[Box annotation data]
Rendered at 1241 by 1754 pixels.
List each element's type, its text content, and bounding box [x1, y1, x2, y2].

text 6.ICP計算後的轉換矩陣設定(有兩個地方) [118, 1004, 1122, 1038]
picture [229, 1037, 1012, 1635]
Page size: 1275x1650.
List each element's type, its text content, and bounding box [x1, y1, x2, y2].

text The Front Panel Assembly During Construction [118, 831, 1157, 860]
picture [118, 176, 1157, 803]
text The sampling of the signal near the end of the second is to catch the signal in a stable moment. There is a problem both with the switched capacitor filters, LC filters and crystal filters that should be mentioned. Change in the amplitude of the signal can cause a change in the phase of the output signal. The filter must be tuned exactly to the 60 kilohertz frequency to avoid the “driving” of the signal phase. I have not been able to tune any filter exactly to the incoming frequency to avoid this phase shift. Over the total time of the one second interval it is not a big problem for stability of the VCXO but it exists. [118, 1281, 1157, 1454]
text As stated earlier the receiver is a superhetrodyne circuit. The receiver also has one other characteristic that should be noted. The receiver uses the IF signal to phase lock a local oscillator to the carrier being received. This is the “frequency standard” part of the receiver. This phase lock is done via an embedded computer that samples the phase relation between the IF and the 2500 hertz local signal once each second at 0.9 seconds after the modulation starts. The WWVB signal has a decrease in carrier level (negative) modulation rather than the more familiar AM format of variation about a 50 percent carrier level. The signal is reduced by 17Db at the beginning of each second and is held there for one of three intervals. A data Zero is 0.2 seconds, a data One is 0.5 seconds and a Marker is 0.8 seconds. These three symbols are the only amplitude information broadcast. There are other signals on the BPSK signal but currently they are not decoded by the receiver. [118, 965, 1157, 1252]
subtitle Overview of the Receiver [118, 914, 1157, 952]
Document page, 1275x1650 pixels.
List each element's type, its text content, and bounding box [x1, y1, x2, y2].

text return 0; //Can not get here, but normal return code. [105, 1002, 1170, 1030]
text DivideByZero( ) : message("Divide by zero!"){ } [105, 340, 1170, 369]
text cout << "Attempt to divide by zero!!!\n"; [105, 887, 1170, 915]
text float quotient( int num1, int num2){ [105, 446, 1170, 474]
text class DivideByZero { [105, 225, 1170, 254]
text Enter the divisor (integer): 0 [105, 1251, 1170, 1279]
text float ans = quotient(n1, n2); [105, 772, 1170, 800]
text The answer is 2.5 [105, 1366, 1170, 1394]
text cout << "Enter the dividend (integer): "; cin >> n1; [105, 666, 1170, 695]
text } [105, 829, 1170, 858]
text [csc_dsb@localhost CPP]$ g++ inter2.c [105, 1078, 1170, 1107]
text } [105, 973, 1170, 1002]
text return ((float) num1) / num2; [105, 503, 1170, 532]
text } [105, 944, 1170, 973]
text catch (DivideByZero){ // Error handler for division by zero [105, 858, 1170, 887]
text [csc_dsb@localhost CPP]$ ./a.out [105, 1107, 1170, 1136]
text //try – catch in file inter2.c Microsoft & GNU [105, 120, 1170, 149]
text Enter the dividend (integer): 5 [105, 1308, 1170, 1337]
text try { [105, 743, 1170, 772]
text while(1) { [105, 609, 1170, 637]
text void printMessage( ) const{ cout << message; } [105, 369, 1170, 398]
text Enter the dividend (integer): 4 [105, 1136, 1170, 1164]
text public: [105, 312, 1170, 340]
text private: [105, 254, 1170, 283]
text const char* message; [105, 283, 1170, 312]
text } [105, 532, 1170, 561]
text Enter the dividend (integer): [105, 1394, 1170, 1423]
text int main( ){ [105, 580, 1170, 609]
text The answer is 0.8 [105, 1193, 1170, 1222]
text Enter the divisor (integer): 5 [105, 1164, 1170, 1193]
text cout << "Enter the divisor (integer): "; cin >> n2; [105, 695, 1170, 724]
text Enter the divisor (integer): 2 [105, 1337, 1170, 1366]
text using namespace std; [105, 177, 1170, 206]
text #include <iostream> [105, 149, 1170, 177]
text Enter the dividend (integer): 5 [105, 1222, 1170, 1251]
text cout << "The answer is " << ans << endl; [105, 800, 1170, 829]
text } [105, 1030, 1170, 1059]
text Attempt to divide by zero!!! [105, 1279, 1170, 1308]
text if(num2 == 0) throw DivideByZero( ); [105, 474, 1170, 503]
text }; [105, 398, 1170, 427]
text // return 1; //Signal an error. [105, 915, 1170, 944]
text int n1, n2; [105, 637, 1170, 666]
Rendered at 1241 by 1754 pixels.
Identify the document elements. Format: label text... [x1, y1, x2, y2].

### Work required
Reproduce all of the items above line for line, without changing any character.

### Task result
Rendered at 1241 by 1754 pixels.
List each element's type, its text content, and bounding box [x1, y1, x2, y2].

text 6.ICP計算後的轉換矩陣設定(有兩個地方) [118, 1004, 1122, 1038]
picture [229, 1037, 1012, 1635]
Page size: 1275x1650.
List each element's type, its text content, and bounding box [x1, y1, x2, y2].

text The Front Panel Assembly During Construction [118, 831, 1157, 860]
picture [118, 176, 1157, 803]
text The sampling of the signal near the end of the second is to catch the signal in a stable moment. There is a problem both with the switched capacitor filters, LC filters and crystal filters that should be mentioned. Change in the amplitude of the signal can cause a change in the phase of the output signal. The filter must be tuned exactly to the 60 kilohertz frequency to avoid the “driving” of the signal phase. I have not been able to tune any filter exactly to the incoming frequency to avoid this phase shift. Over the total time of the one second interval it is not a big problem for stability of the VCXO but it exists. [118, 1281, 1157, 1454]
text As stated earlier the receiver is a superhetrodyne circuit. The receiver also has one other characteristic that should be noted. The receiver uses the IF signal to phase lock a local oscillator to the carrier being received. This is the “frequency standard” part of the receiver. This phase lock is done via an embedded computer that samples the phase relation between the IF and the 2500 hertz local signal once each second at 0.9 seconds after the modulation starts. The WWVB signal has a decrease in carrier level (negative) modulation rather than the more familiar AM format of variation about a 50 percent carrier level. The signal is reduced by 17Db at the beginning of each second and is held there for one of three intervals. A data Zero is 0.2 seconds, a data One is 0.5 seconds and a Marker is 0.8 seconds. These three symbols are the only amplitude information broadcast. There are other signals on the BPSK signal but currently they are not decoded by the receiver. [118, 965, 1157, 1252]
subtitle Overview of the Receiver [118, 914, 1157, 952]
Document page, 1275x1650 pixels.
List each element's type, its text content, and bounding box [x1, y1, x2, y2].

text return 0; //Can not get here, but normal return code. [105, 1002, 1170, 1030]
text DivideByZero( ) : message("Divide by zero!"){ } [105, 340, 1170, 369]
text cout << "Attempt to divide by zero!!!\n"; [105, 887, 1170, 915]
text float quotient( int num1, int num2){ [105, 446, 1170, 474]
text class DivideByZero { [105, 225, 1170, 254]
text Enter the divisor (integer): 0 [105, 1251, 1170, 1279]
text float ans = quotient(n1, n2); [105, 772, 1170, 800]
text The answer is 2.5 [105, 1366, 1170, 1394]
text cout << "Enter the dividend (integer): "; cin >> n1; [105, 666, 1170, 695]
text } [105, 829, 1170, 858]
text [csc_dsb@localhost CPP]$ g++ inter2.c [105, 1078, 1170, 1107]
text } [105, 973, 1170, 1002]
text return ((float) num1) / num2; [105, 503, 1170, 532]
text } [105, 944, 1170, 973]
text catch (DivideByZero){ // Error handler for division by zero [105, 858, 1170, 887]
text [csc_dsb@localhost CPP]$ ./a.out [105, 1107, 1170, 1136]
text //try – catch in file inter2.c Microsoft & GNU [105, 120, 1170, 149]
text Enter the dividend (integer): 5 [105, 1308, 1170, 1337]
text try { [105, 743, 1170, 772]
text while(1) { [105, 609, 1170, 637]
text void printMessage( ) const{ cout << message; } [105, 369, 1170, 398]
text Enter the dividend (integer): 4 [105, 1136, 1170, 1164]
text public: [105, 312, 1170, 340]
text private: [105, 254, 1170, 283]
text const char* message; [105, 283, 1170, 312]
text } [105, 532, 1170, 561]
text Enter the dividend (integer): [105, 1394, 1170, 1423]
text int main( ){ [105, 580, 1170, 609]
text The answer is 0.8 [105, 1193, 1170, 1222]
text Enter the divisor (integer): 5 [105, 1164, 1170, 1193]
text cout << "Enter the divisor (integer): "; cin >> n2; [105, 695, 1170, 724]
text Enter the divisor (integer): 2 [105, 1337, 1170, 1366]
text using namespace std; [105, 177, 1170, 206]
text #include <iostream> [105, 149, 1170, 177]
text Enter the dividend (integer): 5 [105, 1222, 1170, 1251]
text cout << "The answer is " << ans << endl; [105, 800, 1170, 829]
text } [105, 1030, 1170, 1059]
text Attempt to divide by zero!!! [105, 1279, 1170, 1308]
text if(num2 == 0) throw DivideByZero( ); [105, 474, 1170, 503]
text }; [105, 398, 1170, 427]
text // return 1; //Signal an error. [105, 915, 1170, 944]
text int n1, n2; [105, 637, 1170, 666]
Rendered at 1241 by 1754 pixels.
Identify the document elements. Format: label text... [x1, y1, x2, y2].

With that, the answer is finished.